We found that the Beijing family IS6110-RFLP pattern predominated among strains causing recurrent TB (50%). The rest of the isolates belonged to the Nonthaburi family, were heterogeneous, or had 2–5 band or single band patterns. These findings are quite different from those of a previous study in which the Beijing family was not the predominant pattern in northern Thailand, comprising only 17.7% of isolates) [13]. The prevalence rates of Beijing strain in other geographical areas is diverse, for example being 42% in Bangkok, 27.9% in central and 31.3% in western Thailand [13]. However, such discrepancies may be attributable to previous studies including all forms of pulmonary TB without differentiating between different histories of anti-TB treatment. In this study, the major patterns in MDR-TB belonged to the Beijing family, the rest being heterogeneous and having 2–5 bands. Additionally, isolates with acquired MDR evidenced identical IS6110-RFLP patterns of the Beijing family, suggesting its strong association with response to treatment [14], [15]. In Germany, where the incidence of TB is steadily decreasing and the estimated overall percentage of MDR-TB is less than 3% of all TB cases, researchers have found similar evidence for Beijing genotypes among MDR-TB strains [33]. A study in Thailand between 1996 and 2007 proposed a classification of ancestral and modern Beijing sublineages based on the VNTR in which they identified 78.8% as modern Beijing strains and the remaining 21.2% as ancestral Beijing isolates [34]. Although researchers have further analyzed such data and combined it with those of previous studies to construct a comprehensive phylogenetic tree, they have not assessed linkage between TB treatment history and development of drug resistance [34]. Therefore, we recommend further comprehensive investigation of the genetic diversity and evolution of the Beijing genotype in M. tuberculosis isolates from patients with recurrent TB.

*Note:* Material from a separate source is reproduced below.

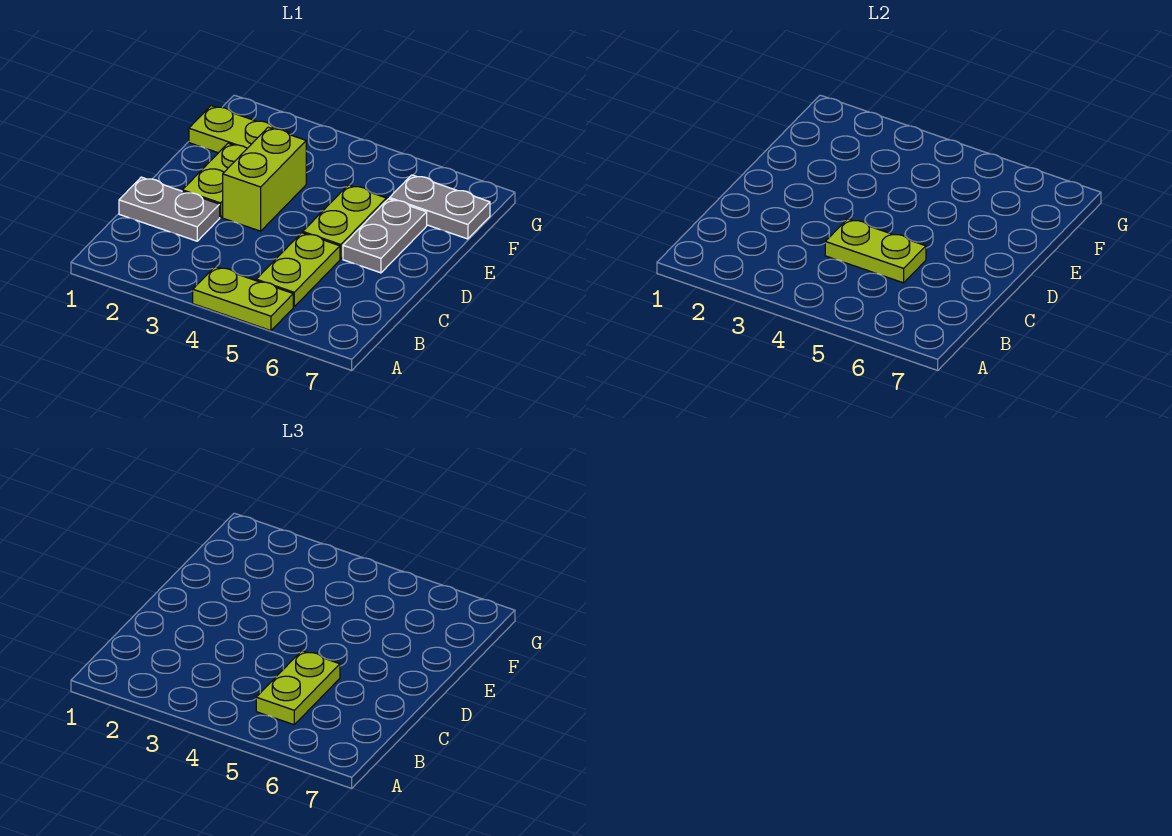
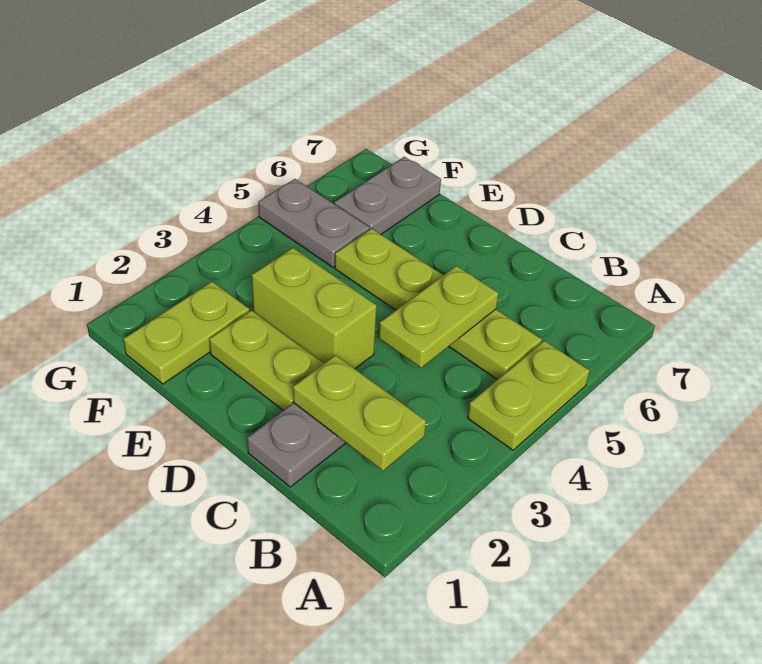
lime 1x2 plate [256,651,340,725] -> lime 1x2 plate moved to [293,355,426,471]
grey 1x2 plate [343,199,427,273] -> grey 1x2 plate moved to [258,179,370,267]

We thank the participating patients for their kind participation in this study and staff of the Chiang Rai provincial hospital and the National TB Reference Laboratory, Bureau of Tuberculosis, Bangkok for their technical support. This work was supported by Health and Labor Science Research Grants for Research on Emerging and Re-emerging Infectious Diseases (H17-shinko-021 and H20-shinko-014), Ministry of Health, Labor and Welfare, Japan; the TB/HIV Research Project, Thailand, a collaborative research project between the Research Institute of Tuberculosis and the Japan Anti-tuberculosis Association; and the Faculty of Tropical Medicine, Mahidol University.


There is no conflict of interest for any of the authors of the manuscript caused by financial, commercial or other affiliations.